Over the years, a wide range of suggestions have been made about the affinities of the tentaculitoids, ranging from jellyfish to annelids. Perhaps the most persistent association has been made with molluscs but there really is little to support such a premise than the possession of a calcareous shell, a feature that is hardly unique to molluscs even among living animals. The structure of the tentaculitoid shell is most similar to that of some brachiopods (Fisher 1962) and some sort of brachiozoan affinity is perhaps the currently most favoured concept. As noted above, we know nothing about the tentaculitoid anatomy other than what we can infer from the nature of the shells themselves. In some larger tentaculitoids (though not among the dacryoconarids so far as we know) the apical parts of the shell may become walled off by solid septa so the living animal presumably didn't occupy the entire shell. Fisher (1962) described the tentaculitoids as "presumably tentacle-bearing" but I have no idea on what basis he made that statement (as I've noted before, the name 'tentaculitoid' itself comes not from a belief that they possess tentacles but from the mistaken interpretation of the first specimens named as being themselves the tentacles of larger animal). Tentacles would be a not unreasonable method of capturing the smaller micro-plankton on which the dacryoconarids presumably fed but it is not impossible that some other structure served this purpose.
REFERENCES
Farsan, N. M. 2005. Description of the early ontogenetic part of the tentaculitids, with implications for classification. Lethaia 38: 255–270.

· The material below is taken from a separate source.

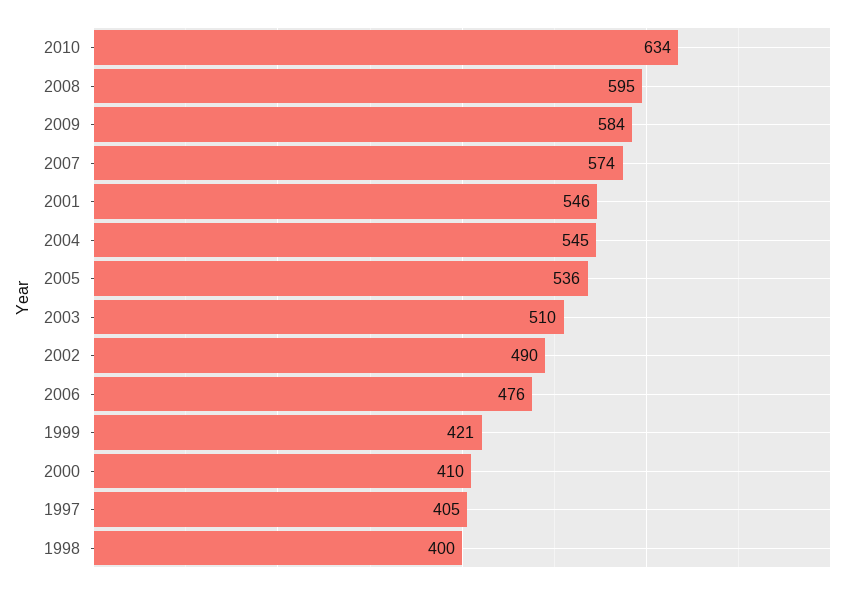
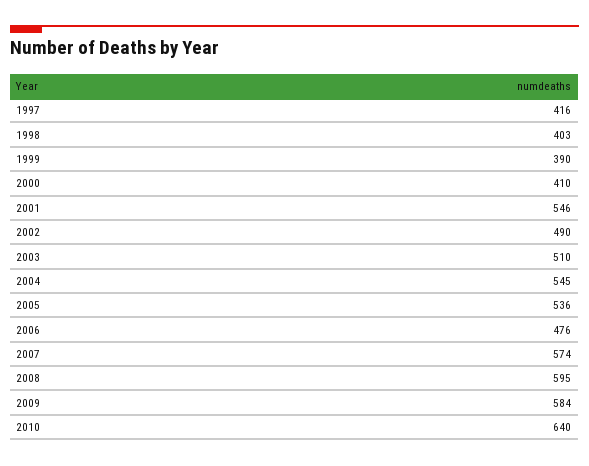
2010: 634 -> 640
1999: 421 -> 390
1997: 405 -> 416
1998: 400 -> 403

Fisher, D. W. 1962. Small conoidal shells of uncertain affinities. In: Moore, R. C. (ed.) Treatise on Invertebrate Paleontology pt W. Miscellanea: Conodonts, Conoidal Shells of Uncertain Affinities, Worms, Trace Fossils and Problematica pp. W98–W143. Geological Society of America, and University of Kansas Press.
Wittmer, J. M., & A. I. Miller. 2011. Dissecting the global diversity trajectory of an enigmatic group: the paleogeographic history of tentaculitoids. Palaeogeography, Palaeoclimatology, Palaeoecology 312: 54–65.
Is the timing wrong for them being a "random" casualty of the late-Devonian mass extinctions?
ReplyDeleteI think they may not have quite made it to the end of the Devonian. Certainly they seem to have been in decline before then.